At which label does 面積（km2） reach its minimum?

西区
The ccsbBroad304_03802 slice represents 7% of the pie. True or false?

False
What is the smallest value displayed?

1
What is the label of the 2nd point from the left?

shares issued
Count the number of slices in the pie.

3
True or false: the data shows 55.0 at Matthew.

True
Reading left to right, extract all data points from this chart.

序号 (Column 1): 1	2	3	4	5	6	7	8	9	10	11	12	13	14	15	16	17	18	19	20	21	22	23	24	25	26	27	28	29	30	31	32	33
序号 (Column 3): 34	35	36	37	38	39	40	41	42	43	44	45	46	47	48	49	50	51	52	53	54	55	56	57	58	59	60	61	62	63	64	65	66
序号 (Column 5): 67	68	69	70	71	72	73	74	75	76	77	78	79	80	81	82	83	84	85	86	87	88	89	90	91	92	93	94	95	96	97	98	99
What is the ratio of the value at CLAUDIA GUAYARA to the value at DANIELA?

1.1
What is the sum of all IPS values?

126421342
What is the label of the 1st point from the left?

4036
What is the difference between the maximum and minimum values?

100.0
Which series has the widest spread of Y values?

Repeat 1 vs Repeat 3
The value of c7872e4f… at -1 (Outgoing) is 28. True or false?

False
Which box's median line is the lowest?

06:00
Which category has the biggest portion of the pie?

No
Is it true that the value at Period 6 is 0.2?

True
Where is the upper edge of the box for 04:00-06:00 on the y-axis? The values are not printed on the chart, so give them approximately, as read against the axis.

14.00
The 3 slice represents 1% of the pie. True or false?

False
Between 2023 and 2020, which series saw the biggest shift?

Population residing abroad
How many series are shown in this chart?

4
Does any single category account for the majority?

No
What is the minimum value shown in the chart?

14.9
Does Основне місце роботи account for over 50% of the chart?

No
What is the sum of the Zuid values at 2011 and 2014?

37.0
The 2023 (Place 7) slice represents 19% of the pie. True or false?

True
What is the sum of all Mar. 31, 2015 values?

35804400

- - -

> **Assignment**
Reproduce all of the items above verbatim, line for line, without changing any wording, numbers, or characters.

> **Result of the exercise**
At which label does 面積（km2） reach its minimum?

西区
The ccsbBroad304_03802 slice represents 7% of the pie. True or false?

False
What is the smallest value displayed?

1
What is the label of the 2nd point from the left?

shares issued
Count the number of slices in the pie.

3
True or false: the data shows 55.0 at Matthew.

True
Reading left to right, extract all data points from this chart.

序号 (Column 1): 1	2	3	4	5	6	7	8	9	10	11	12	13	14	15	16	17	18	19	20	21	22	23	24	25	26	27	28	29	30	31	32	33
序号 (Column 3): 34	35	36	37	38	39	40	41	42	43	44	45	46	47	48	49	50	51	52	53	54	55	56	57	58	59	60	61	62	63	64	65	66
序号 (Column 5): 67	68	69	70	71	72	73	74	75	76	77	78	79	80	81	82	83	84	85	86	87	88	89	90	91	92	93	94	95	96	97	98	99
What is the ratio of the value at CLAUDIA GUAYARA to the value at DANIELA?

1.1
What is the sum of all IPS values?

126421342
What is the label of the 1st point from the left?

4036
What is the difference between the maximum and minimum values?

100.0
Which series has the widest spread of Y values?

Repeat 1 vs Repeat 3
The value of c7872e4f… at -1 (Outgoing) is 28. True or false?

False
Which box's median line is the lowest?

06:00
Which category has the biggest portion of the pie?

No
Is it true that the value at Period 6 is 0.2?

True
Where is the upper edge of the box for 04:00-06:00 on the y-axis? The values are not printed on the chart, so give them approximately, as read against the axis.

14.00
The 3 slice represents 1% of the pie. True or false?

False
Between 2023 and 2020, which series saw the biggest shift?

Population residing abroad
How many series are shown in this chart?

4
Does any single category account for the majority?

No
What is the minimum value shown in the chart?

14.9
Does Основне місце роботи account for over 50% of the chart?

No
What is the sum of the Zuid values at 2011 and 2014?

37.0
The 2023 (Place 7) slice represents 19% of the pie. True or false?

True
What is the sum of all Mar. 31, 2015 values?

35804400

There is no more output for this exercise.